The three-story home, part of a row of townhouses, is at the corner of Heaney, near the Western Beef shopping center that’s on Forest.
An in-ground pool could be seen behind the home, with a child’s pink plastic chair and a small swing on a nearby porch deck. A pink, child-sized swimming vest could be seen drying on a railing.
Crime Scene Unit cops covered the passenger side of a silver Range Rover parked across the street with brown paper and what appeared to be a black plastic garbage bag. It is unknown if the vehicle belonged to the victim or was involved in the crime. Police also looked at a dark Galant sedan, with no license plate on the back, that was parked in front of the home.
Neighborhood residents who came to look at the crime scene said the incident was shocking. None knew the victim or anyone who lived in the house, but said that the people living there had only been in the neighborhood for a couple of years.
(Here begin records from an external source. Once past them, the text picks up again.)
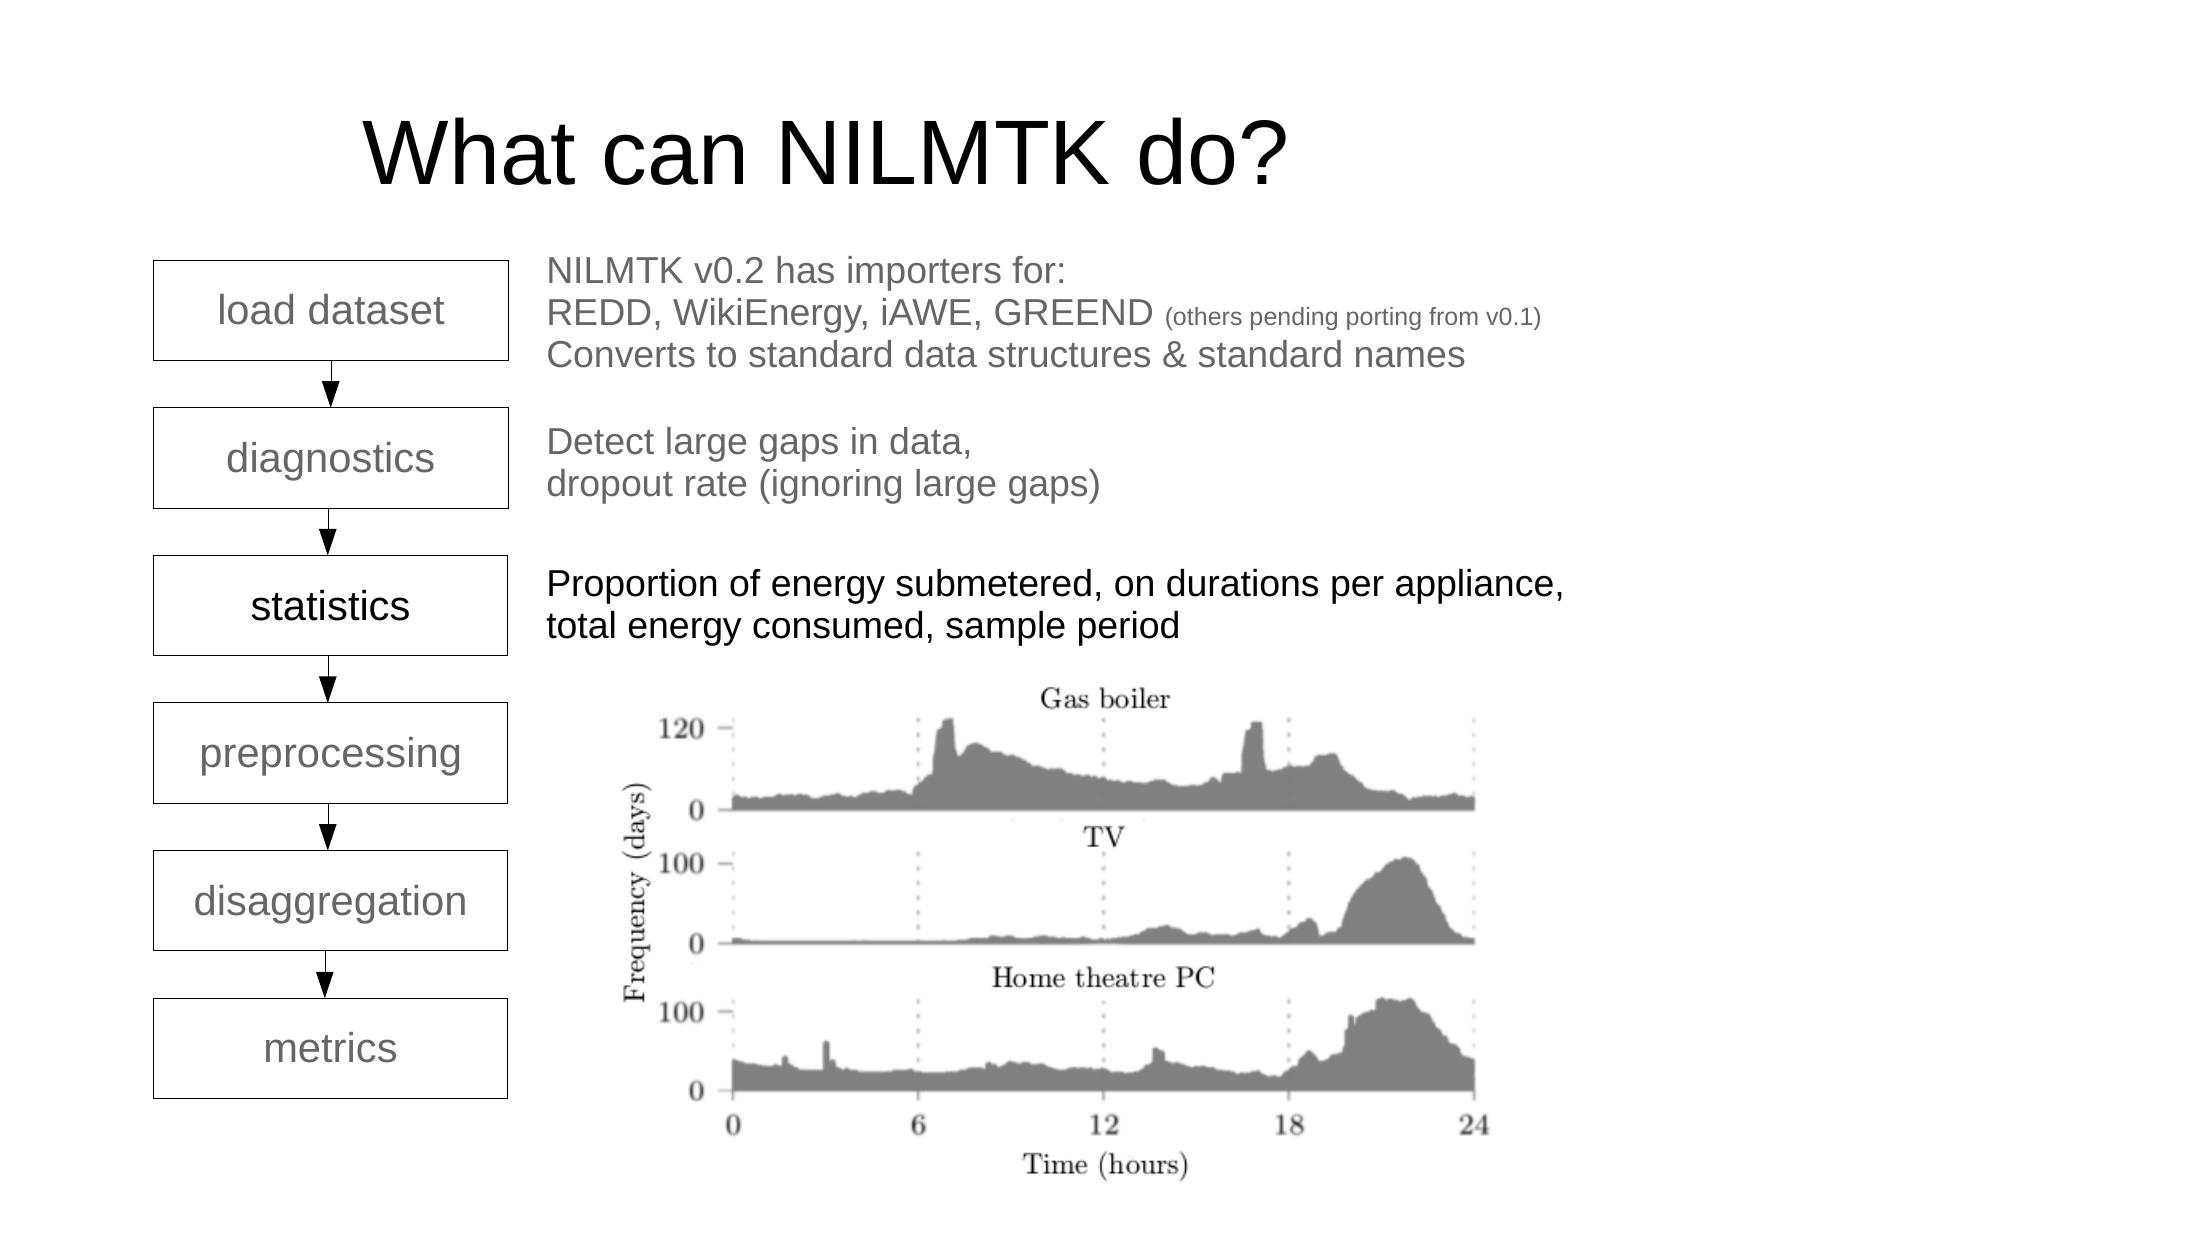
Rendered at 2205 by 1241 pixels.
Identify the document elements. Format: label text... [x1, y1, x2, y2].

text_box Proportion of energy submetered, on durations per appliance, total energy consumed, sample period [531, 555, 1591, 654]
text_box disaggregation [153, 850, 508, 951]
text_box NILMTK v0.2 has importers for: REDD, WikiEnergy, iAWE, GREEND (others pending porting from v0.1) Converts to standard data structures & standard names [531, 242, 1558, 383]
text_box metrics [153, 998, 508, 1099]
title What can NILMTK do? [82, 49, 1571, 257]
text_box preprocessing [153, 702, 508, 804]
text_box Detect large gaps in data, dropout rate (ignoring large gaps) [531, 413, 1117, 513]
text_box load dataset [153, 260, 509, 361]
text_box statistics [153, 555, 508, 656]
picture [587, 662, 1512, 1193]
text_box diagnostics [153, 407, 509, 509]
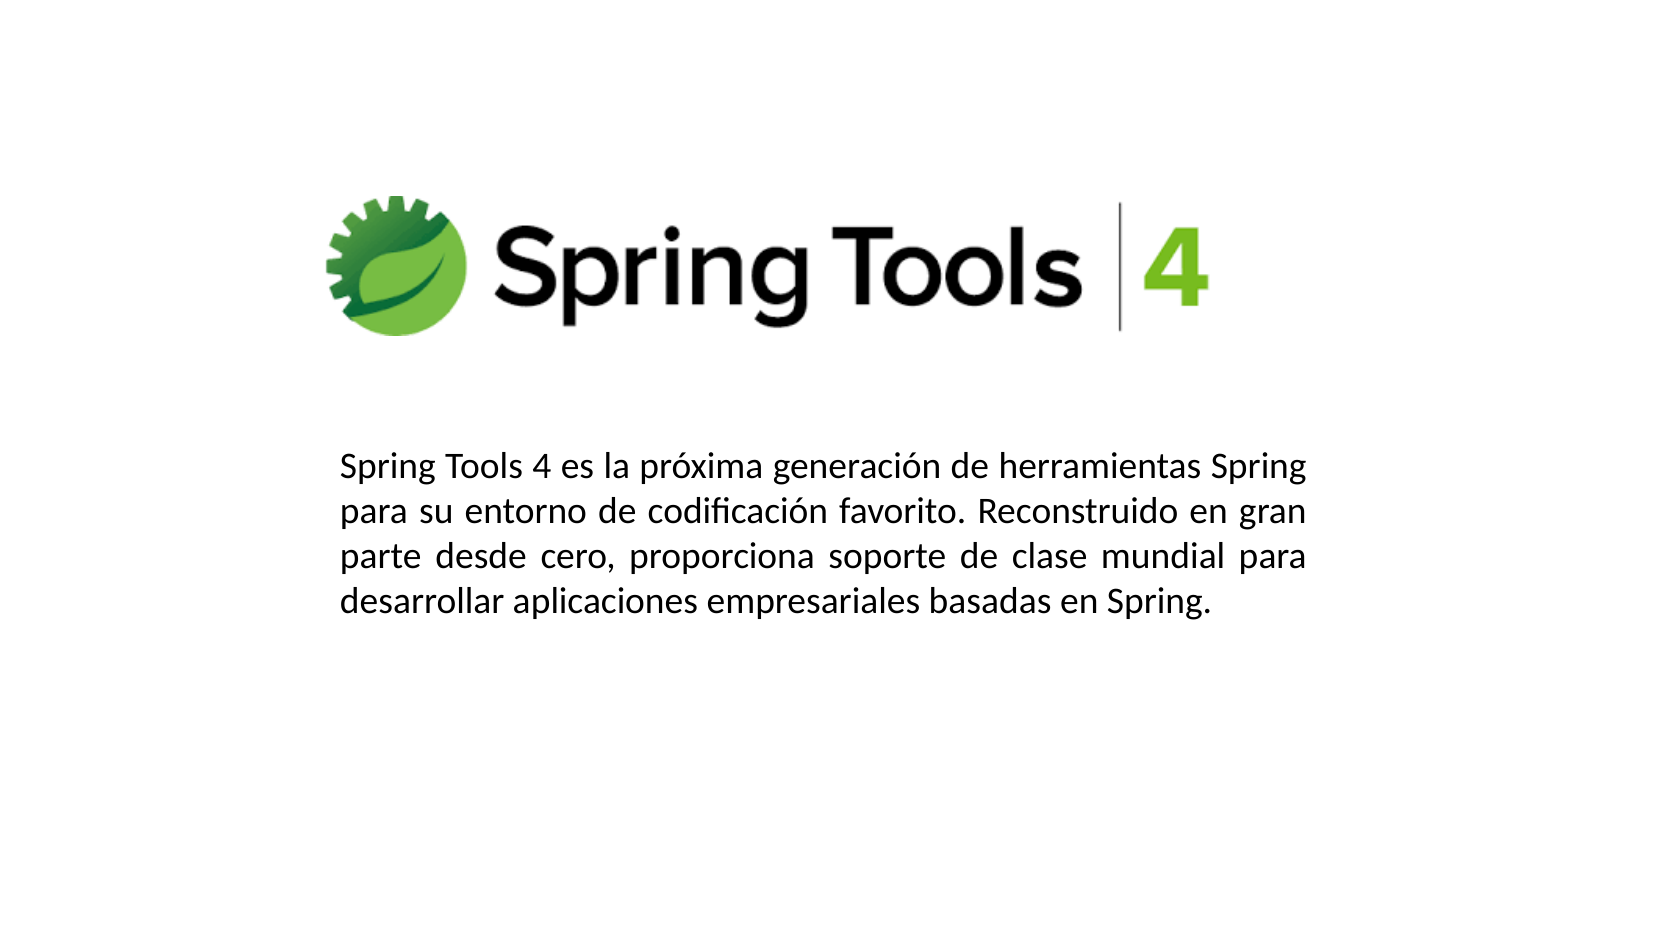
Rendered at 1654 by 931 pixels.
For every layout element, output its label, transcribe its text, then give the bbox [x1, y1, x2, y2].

"This hits a little close to home," said Frank Magliocca, a longtime Islander who has lived in the neighborhood for nine years. "After that arson in Port Richmond the other day, Staten Island isn’t Staten Island anymore."
Linda Morovic, who has lived across the street from the scene of the shooting for 21 years, said the neighborhood is generally safe.
"Never did something like this happen," said Ms. Morovic. "But you don’t know what people are involved in. Why would you just knock on someone’s door and shoot?"
Another resident, who didn’t want to give her name, said the shooting was "crazy" and also wondered at the motive behind the incident.
"You hate to see anything like this in the neighborhood," she said. "There’s something weird about this. They have to figure out why someone would do this in broad daylight."
Another resident echoed her puzzlement.
"It’s like something out of a movie," he said. "Nobody shoots you for nothing, right?"